EC: I always seemed to confuse John Broome with Gardner Fox. Were the two men friends?
JDR: You are not the first to say that! They shared writing duties on a few characters with Green Lantern being perhaps the most obvious example. When trying to tell them apart, I’ve noticed Fox’s stories were more focused on the science fiction aspects, while Broome was better with characterization. Broome’s stories seemed to have a little more personality and humor in them. As far as a friendship, the signs to seem to indicate a yes. Broome even named two characters after Fox: Atomic Knight/Gardner Grayle and Green Lantern/Guy Gardner!
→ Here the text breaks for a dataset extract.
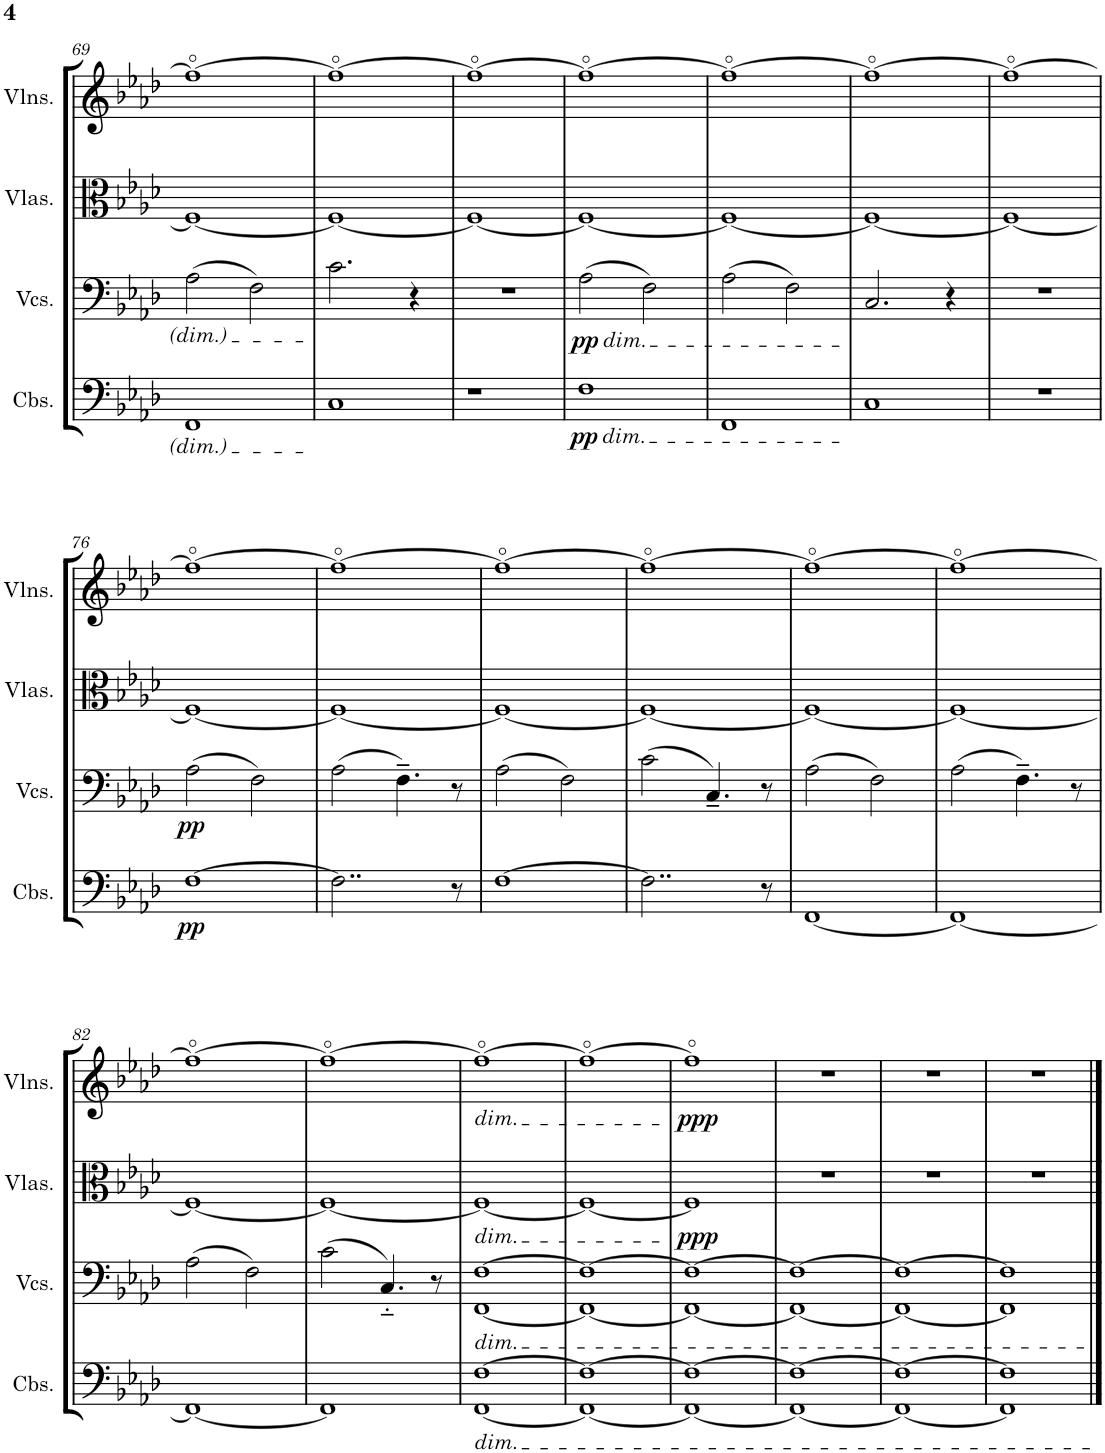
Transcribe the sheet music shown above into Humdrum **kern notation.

EC: Your blog, Jennifer’s Comic Blog, is pretty cool. I recently read your entry on Gardner Fox’s pulp stories. What kind of things do you like to write about?
JDR: Thank you very much. It is something I never seem to have time to fully dedicate myself to, but it is fun to sometimes take on smaller writing projects that are a little more personal. I tend to like writing about things that are culturally informed and serve some kind of purpose. You might say I have that in common with Fox. If I am going to put something out into the world, I want it to have a positive impact on the people who read it. I want to encourage people to think about the world we live in and how we all fit within it.
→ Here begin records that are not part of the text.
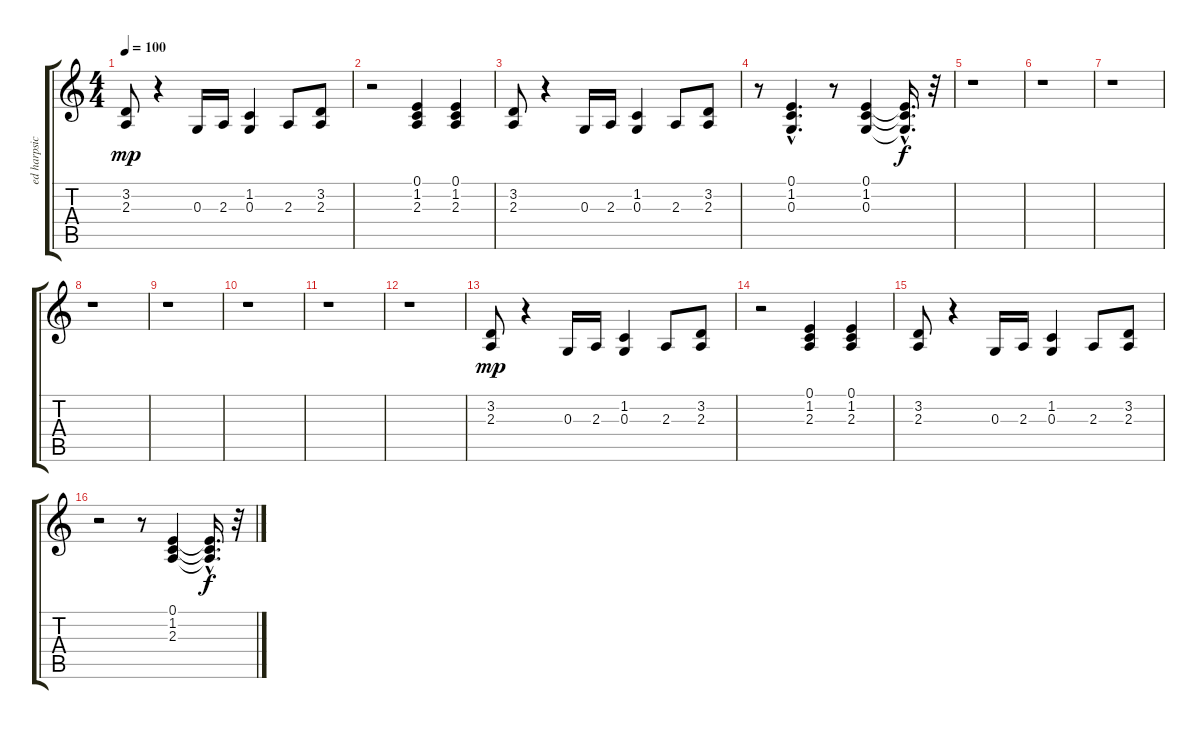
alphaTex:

\track ("ed harpsichord" "ed harpsic") {instrument harpsichord}
\staff {score tabs}
\tuning (E4 B3 G3 D3 A2 E2) {hide}
\ts (4 4)
\tempo 100
\clef g2
\ks c
(3.2 2.3).8{dy mp} r.4 0.3.16 2.3.16 (1.2 0.3).4 2.3.8 (3.2 2.3).8 |
r.2 (0.1 1.2 2.3).4 (0.1 1.2 2.3).4 |
(3.2 2.3).8 r.4 0.3.16 2.3.16 (1.2 0.3).4 2.3.8 (3.2 2.3).8 |
r.8 (0.1{hac} 1.2{hac} 0.3{hac}).4{d} r.8 (0.1 1.2 0.3).4 (0.1{hac t} 1.2{hac t} 0.3{hac t}).16{d dy f} r.32 |
r.1 |
r.1 |
r.1 |
r.1 |
r.1 |
r.1 |
r.1 |
r.1 |
(3.2 2.3).8{dy mp} r.4 0.3.16 2.3.16 (1.2 0.3).4 2.3.8 (3.2 2.3).8 |
r.2 (0.1 1.2 2.3).4 (0.1 1.2 2.3).4 |
(3.2 2.3).8 r.4 0.3.16 2.3.16 (1.2 0.3).4 2.3.8 (3.2 2.3).8 |
r.2 r.8 (0.1 1.2 2.3).4 (0.1{hac t} 1.2{hac t} 2.3{hac t}).16{d dy f} r.32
EC: What’s your favorite Gardner Fox comic and why?
JDR: That is a hard one for me, but “The Flash of Two Worlds” from The Flash #123 is definitely a contender for top positioning. I have found that the reasons why a particular Gardner Fox written story is my favorite has changed now that I have so much context for everything. For example, I love the story about how “The Flash of Two Worlds” came about. And I love the way that Gardner Fox saw it as nothing more than using an old science fiction device when we now look back at the story and see the introduction of Earth-Two as this huge moment in comic book history. I also love the characterization at work. Barry Allen ends up in the situation because he was helping his girlfriend and entertaining some kids! And it is sweet to see Jay Garrick retired and happily married to Joan Williams. The way that the two speedsters interact is charming too. Who doesn’t love seeing Barry Allen so excited to be on a case with his childhood hero? Of course, it is also an exciting thing for me every time Gardner Fox writes himself into the story too.
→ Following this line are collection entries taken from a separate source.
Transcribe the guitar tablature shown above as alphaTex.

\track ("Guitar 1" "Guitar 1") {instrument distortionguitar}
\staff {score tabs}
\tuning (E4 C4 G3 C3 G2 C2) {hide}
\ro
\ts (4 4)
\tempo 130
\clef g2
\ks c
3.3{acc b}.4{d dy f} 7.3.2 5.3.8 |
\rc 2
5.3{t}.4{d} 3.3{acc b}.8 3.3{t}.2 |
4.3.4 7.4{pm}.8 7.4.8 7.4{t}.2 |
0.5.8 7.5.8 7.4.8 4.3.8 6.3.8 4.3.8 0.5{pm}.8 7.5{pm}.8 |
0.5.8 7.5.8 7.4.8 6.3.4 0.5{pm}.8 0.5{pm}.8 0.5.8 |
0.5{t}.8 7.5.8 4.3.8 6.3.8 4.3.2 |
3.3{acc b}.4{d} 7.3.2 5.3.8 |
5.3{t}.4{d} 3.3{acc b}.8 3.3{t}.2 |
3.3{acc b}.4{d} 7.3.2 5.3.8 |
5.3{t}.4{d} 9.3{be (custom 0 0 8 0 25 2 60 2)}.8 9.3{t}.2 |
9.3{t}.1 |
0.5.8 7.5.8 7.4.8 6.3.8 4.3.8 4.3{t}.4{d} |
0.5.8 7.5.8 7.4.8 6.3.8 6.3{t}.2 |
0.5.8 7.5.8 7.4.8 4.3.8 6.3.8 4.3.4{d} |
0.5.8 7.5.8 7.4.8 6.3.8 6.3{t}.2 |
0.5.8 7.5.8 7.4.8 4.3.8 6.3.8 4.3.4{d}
EC: And the follow-up question for an expert like you, what’s your favorite obscure Gardner Fox story (or character) and why?
JDR: The Zatara tale in Action Comics #46. First of all, I love Zatara. The way that the crazy things Fox comes up with for his Zatara stories are often treated so nonchalantly just kills me and this is a perfect example. It is non-canonical, but it was also Hitler’s first appearance in a DC comic. The story kicks off with a mention of a war covering three quarters of the globe and then asks, “What can one man do?” Well, if that man is Zatara, quite a bit! I like that it literally gives voice to the children who might be reading comics and thinking about the ways the superheroes therein could help in the war effort. The story culminates with Zatara bursting through a wall and turning Hitler’s furniture against him… that’s right. Not only is this a story does Zatara convinces Hitler to renounce his position in Germany and go into self-exile, this is a story where we get to see a step stool spank Hitler.
How can you top that?!?
EC: Wow! I sure can’t top that one, Jennifer. Thanks so much for your time and insights.